Collected data
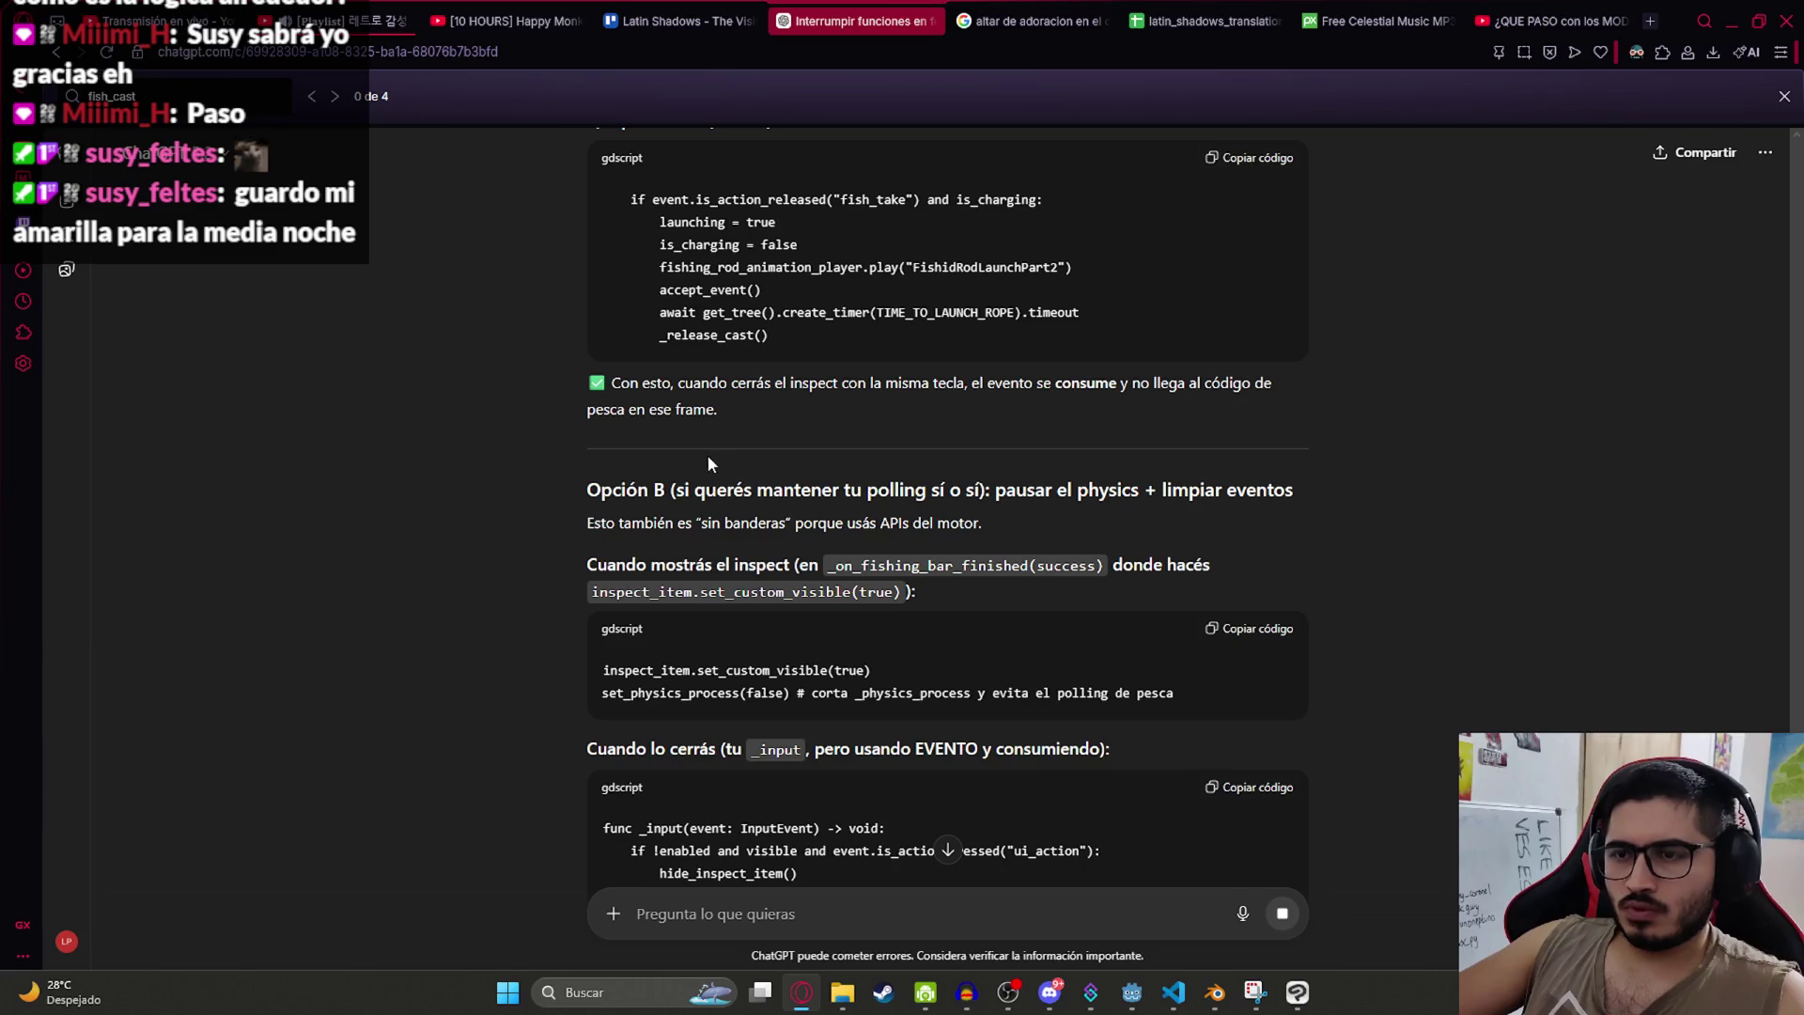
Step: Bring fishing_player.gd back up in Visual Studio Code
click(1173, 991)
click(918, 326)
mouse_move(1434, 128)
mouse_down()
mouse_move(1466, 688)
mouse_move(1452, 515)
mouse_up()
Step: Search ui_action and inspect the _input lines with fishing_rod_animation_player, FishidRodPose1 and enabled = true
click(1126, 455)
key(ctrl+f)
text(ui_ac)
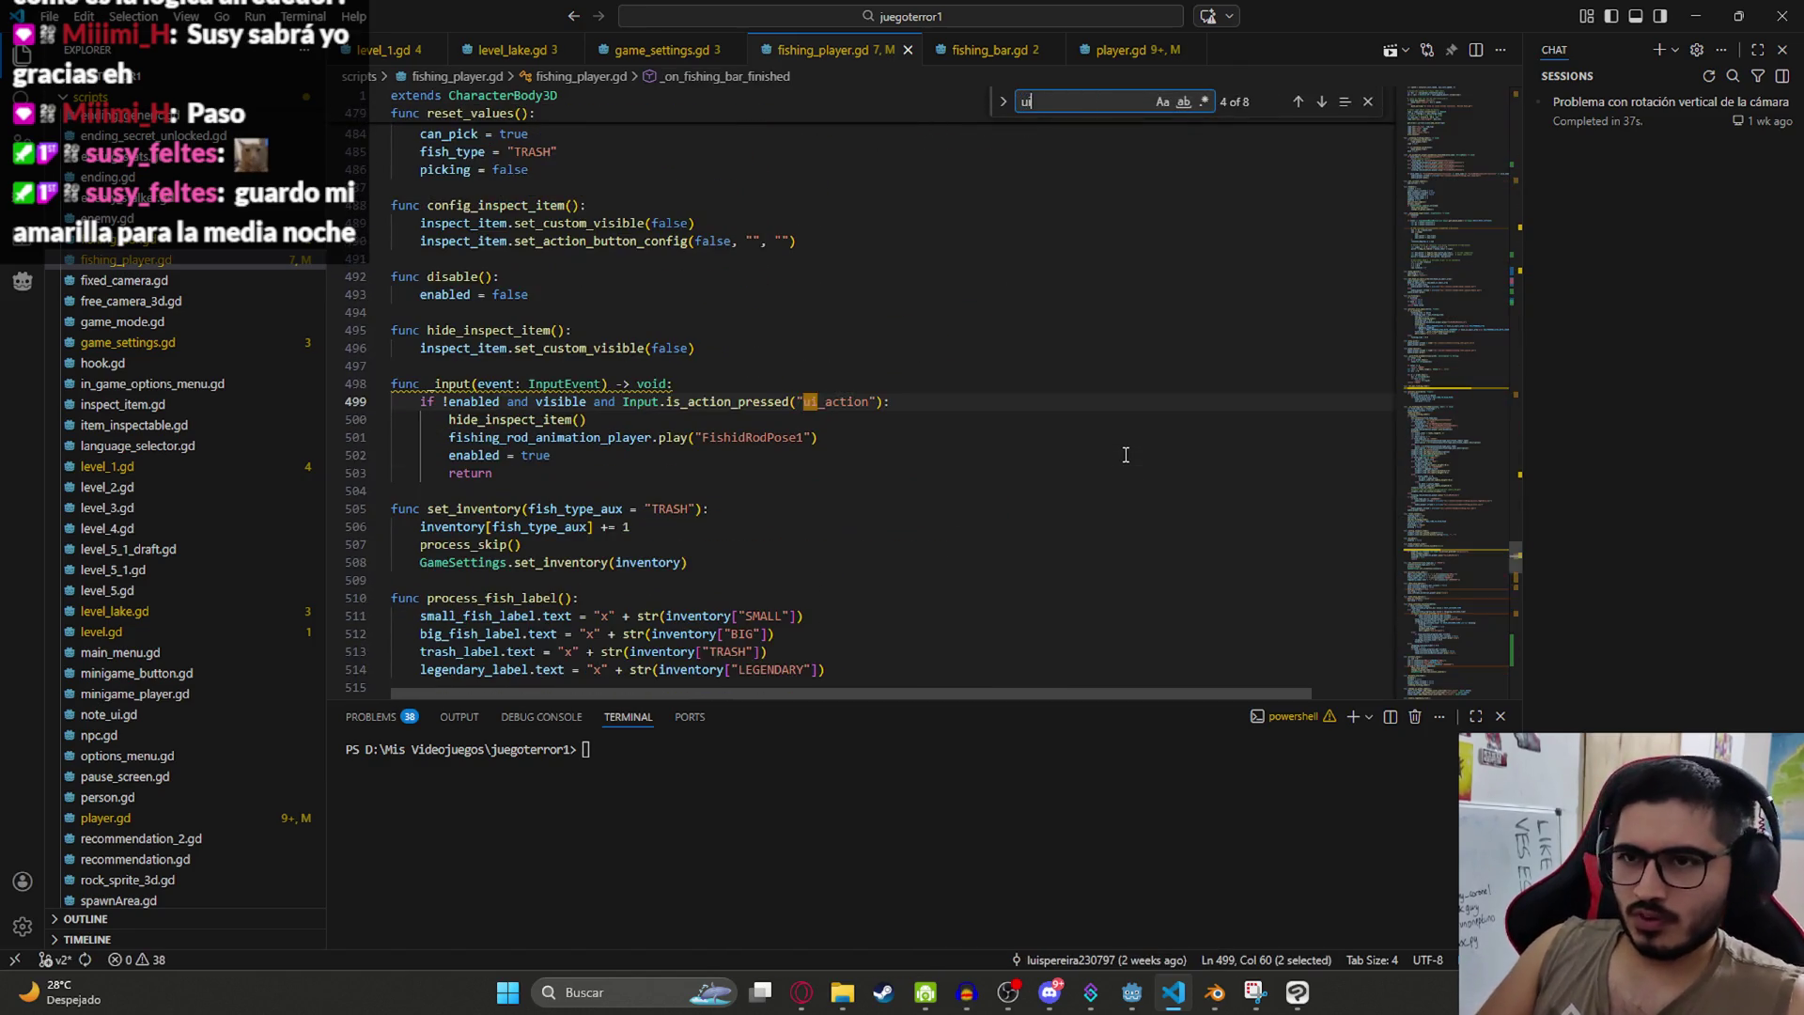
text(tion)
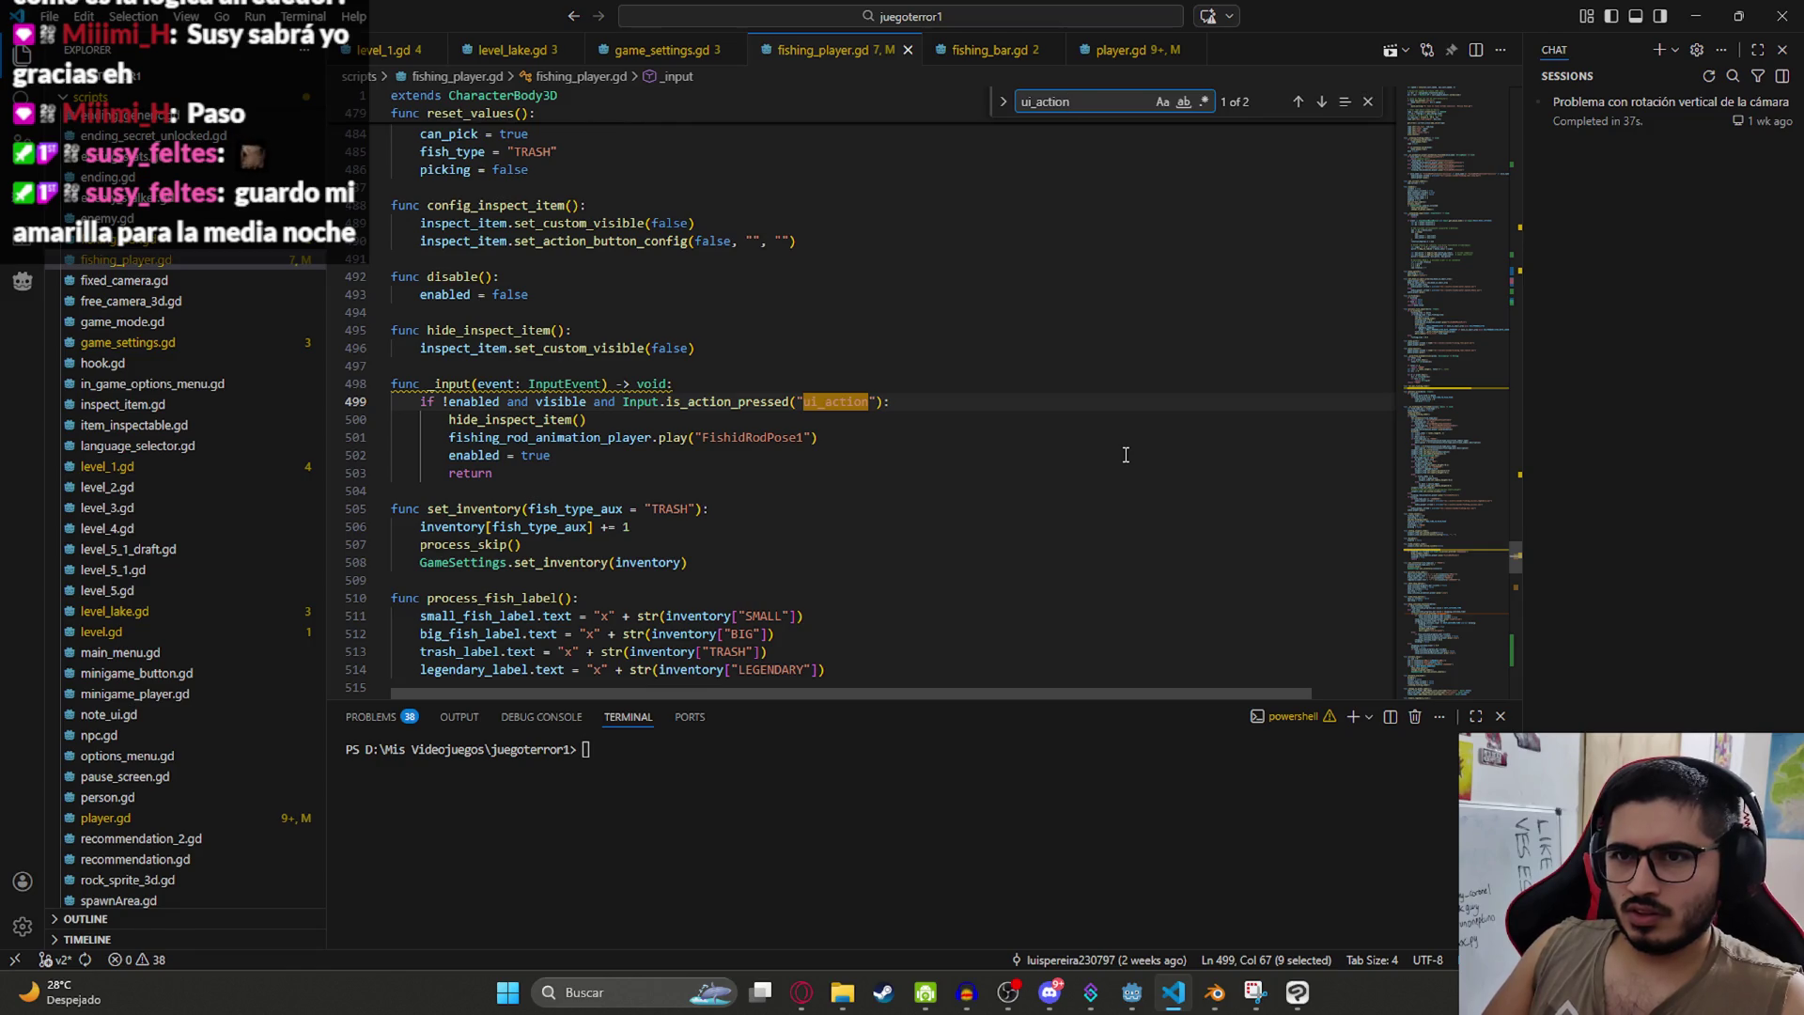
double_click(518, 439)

### Instructions to follow
The copy starts at the line holding "click(1126, 455)" and ends at the last line of the records above. Transcribe those lines exactly, pictures excluded.

### Answer space
click(1126, 455)
key(ctrl+f)
text(ui_ac)
text(tion)
double_click(518, 439)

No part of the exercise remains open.